14.9.05

Arty Condos

In Manhattan, where condos regularly cost well over $1000 per square foot, the marketing evolution of using starchitect power has long moved on to the super-starchitect. As of a couple years ago, it was no longer enough to get a fancy condo design by a top firm like Richard Cook or even the better-known Michael Graves. You had to up the ante and get the celebrity power of a supername better known for their museums or institutional work -- Gehry, Libeskind, Meier, Gwathemy, Foster et. al. Someone even trotted out a bland looking glass building and claimed it to be the last design of the late Philip Johnson.

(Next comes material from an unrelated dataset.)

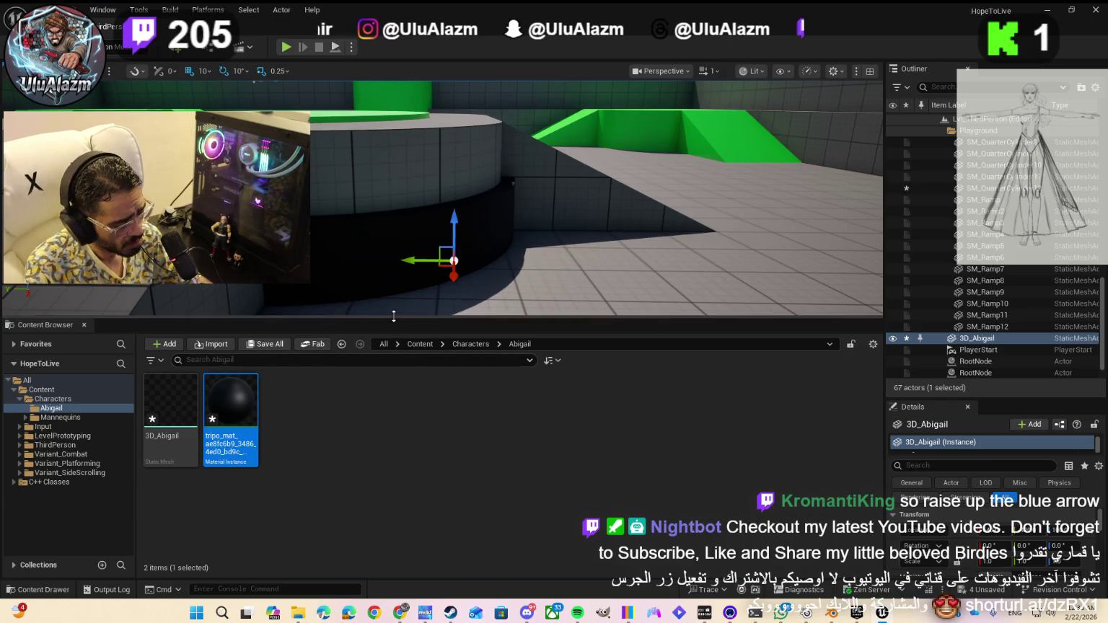
pyautogui.press('ctrl+z')
pyautogui.press('ctrl+z')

And we've all heard about the stunning townhomes-in-the-sky scheme by Calatrava.

This trend has been well documented in various media articles over the last year. What I see now is the next stage -- desperate developers uncovering obscure academic architects whose lack of built projects makes their condos all the more desirable as collectibles. "Now that everyone has a Gehry, let's collect someone new!".

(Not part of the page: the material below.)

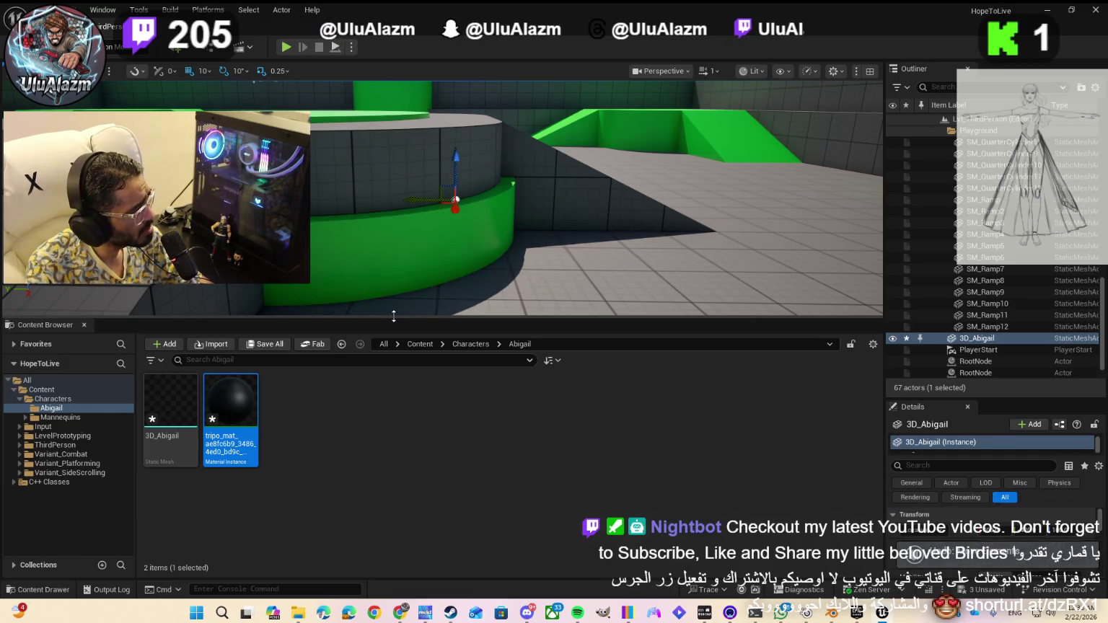
pyautogui.press('ctrl+z')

This is best exemplified in New York by a new, very expensive condo on the Lower East Side (!) called Blue. The design is by Bernard Tschumi, who has never, ever done a condo before. He has done some great work (like the Columbia student center) and is well known in the chain-smoking, black-turtleneck design crowd, but a sixteen storey condo? Wow.

Can lofts by Rem Koolhaus, townhomes by Zaha Hadid or condo slabs by Diller + Scofidio be far behind?